Ellerime krem sürmekten hiç hazzetmesem de o rica edince kıramamıştım.
Ayyy! Hem de yapış yapış vazelindi sürdüğüm krem. Bu farklı kokuyormuş, o çok seviyormuş. Biraz farklıydı; ama elimi bulaştırmaya değecek kadar güzel kokmuyordu. Şu ana kadar kokladığım hiçbir krem öyle değildi. Ellerimi yıkasam geçmeyecekti. Of!
Sonra elimi tuttu. Bunu hep beklemiştim. Kaç yıldır hem de; ama onu hissedemiyordum bir türlü. Elimdeki kremin iğrenç kalıntısı her şeyi maskeliyordu.
“Bak, gördün mü, beni sevmiyorsun işte.”
“… Ne?”
“Kremden nefret ettiğini bilmiyor muyum sanıyorsun?”

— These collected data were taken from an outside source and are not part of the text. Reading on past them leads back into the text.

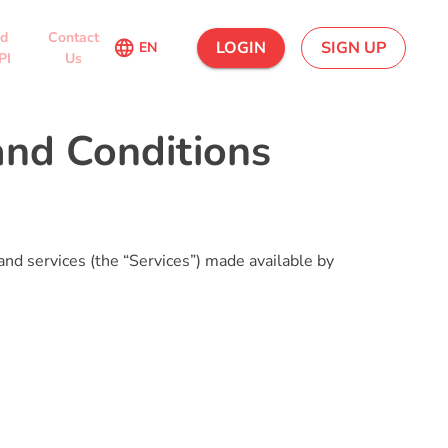
ed
Contact
language
LOGIN
SIGN UP
EN
PI
Us
nd Conditions
and services (the “Services”) made available by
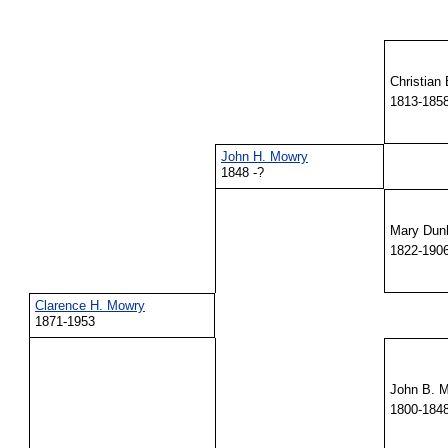
Christian
1813-185
John H. Mowry
1848 -?
Mary Du
1822-190
Clarence H. Mowry
1871-1953
John B. M
1800-184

“Beni mi sınadın sen yani şimdi?”
“Seni o kadar çok seviyorum ki!”
“Emin olmak istedin…”
…”
Bir küfrederdim ama; değmezdi. Ellerimde iğrenç kremin iğrenç kalıntısı, yüreğimde aynı kremin yapışkan boşluğu, yanından koşar adımlarla ayrıldım. Bir daha oradan kahve almayacak, yolda dökerim bahanesiyle yudumlarımı yavaşlatarak içmeyecektim. Zaten ben bu kadının neyini sevmiştim?
Korkak…
Aslında ben değil miydim korkak? Kaç yıldır söylememiştim ondan hoşlandığımı.
Onu sevmek kolaydı. Peki ya asıl kızı?
İlk gençliğimin üçüncü tekil zamirini? Aslında benim için tek üçüncü tekil zamiri…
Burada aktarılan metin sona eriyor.